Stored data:
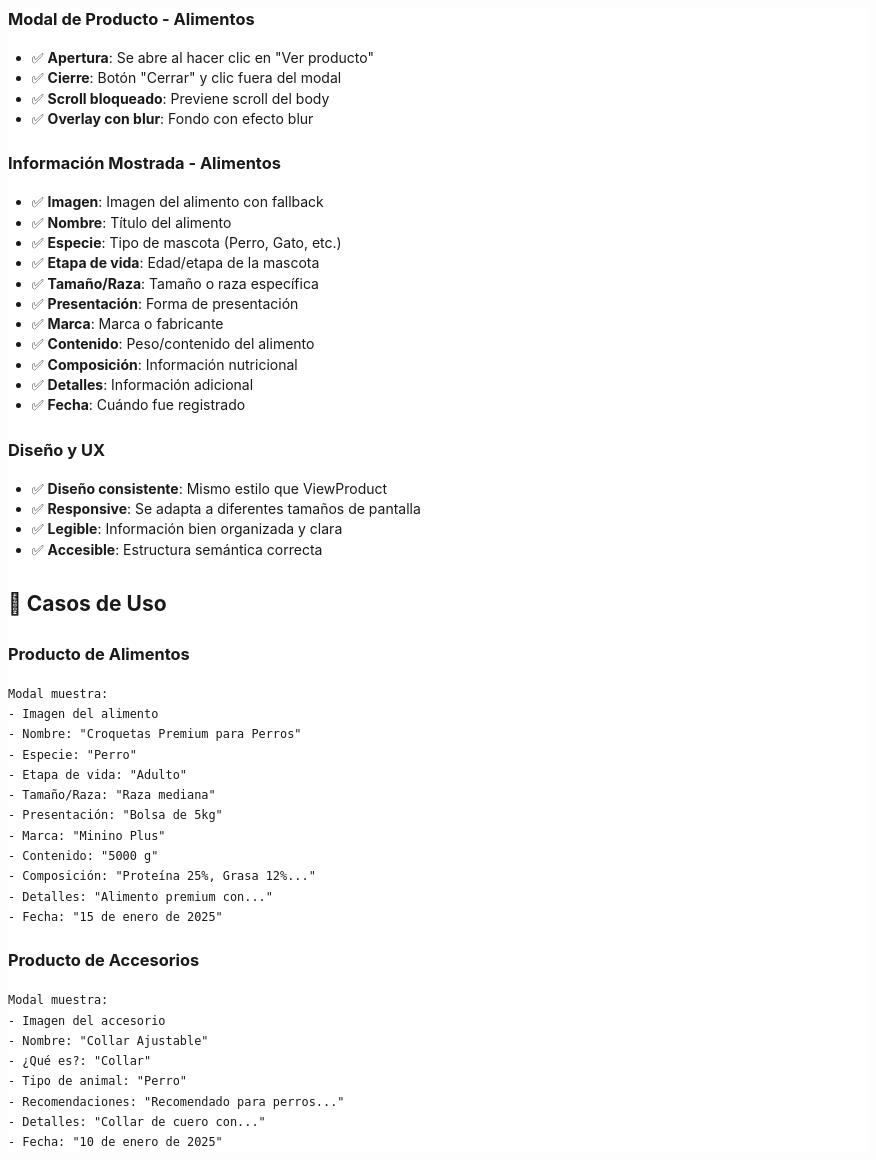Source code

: ### **Modal de Producto - Alimentos**
- ✅ **Apertura**: Se abre al hacer clic en "Ver producto"
- ✅ **Cierre**: Botón "Cerrar" y clic fuera del modal
- ✅ **Scroll bloqueado**: Previene scroll del body
- ✅ **Overlay con blur**: Fondo con efecto blur

### **Información Mostrada - Alimentos**
- ✅ **Imagen**: Imagen del alimento con fallback
- ✅ **Nombre**: Título del alimento
- ✅ **Especie**: Tipo de mascota (Perro, Gato, etc.)
- ✅ **Etapa de vida**: Edad/etapa de la mascota
- ✅ **Tamaño/Raza**: Tamaño o raza específica
- ✅ **Presentación**: Forma de presentación
- ✅ **Marca**: Marca o fabricante
- ✅ **Contenido**: Peso/contenido del alimento
- ✅ **Composición**: Información nutricional
- ✅ **Detalles**: Información adicional
- ✅ **Fecha**: Cuándo fue registrado

### **Diseño y UX**
- ✅ **Diseño consistente**: Mismo estilo que ViewProduct
- ✅ **Responsive**: Se adapta a diferentes tamaños de pantalla
- ✅ **Legible**: Información bien organizada y clara
- ✅ **Accesible**: Estructura semántica correcta

## 🎯 Casos de Uso

### **Producto de Alimentos**
```
Modal muestra:
- Imagen del alimento
- Nombre: "Croquetas Premium para Perros"
- Especie: "Perro"
- Etapa de vida: "Adulto"
- Tamaño/Raza: "Raza mediana"
- Presentación: "Bolsa de 5kg"
- Marca: "Minino Plus"
- Contenido: "5000 g"
- Composición: "Proteína 25%, Grasa 12%..."
- Detalles: "Alimento premium con..."
- Fecha: "15 de enero de 2025"
```

### **Producto de Accesorios**
```
Modal muestra:
- Imagen del accesorio
- Nombre: "Collar Ajustable"
- ¿Qué es?: "Collar"
- Tipo de animal: "Perro"
- Recomendaciones: "Recomendado para perros..."
- Detalles: "Collar de cuero con..."
- Fecha: "10 de enero de 2025"
```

» What you have to do
Leaving out the pictures, print each line of the records above from the first up to and including the one that contains "- ✅ **Overlay", exactly as written.

» Solution for this problem
Source code

: ### **Modal de Producto - Alimentos**
- ✅ **Apertura**: Se abre al hacer clic en "Ver producto"
- ✅ **Cierre**: Botón "Cerrar" y clic fuera del modal
- ✅ **Scroll bloqueado**: Previene scroll del body
- ✅ **Overlay con blur**: Fondo con efecto blur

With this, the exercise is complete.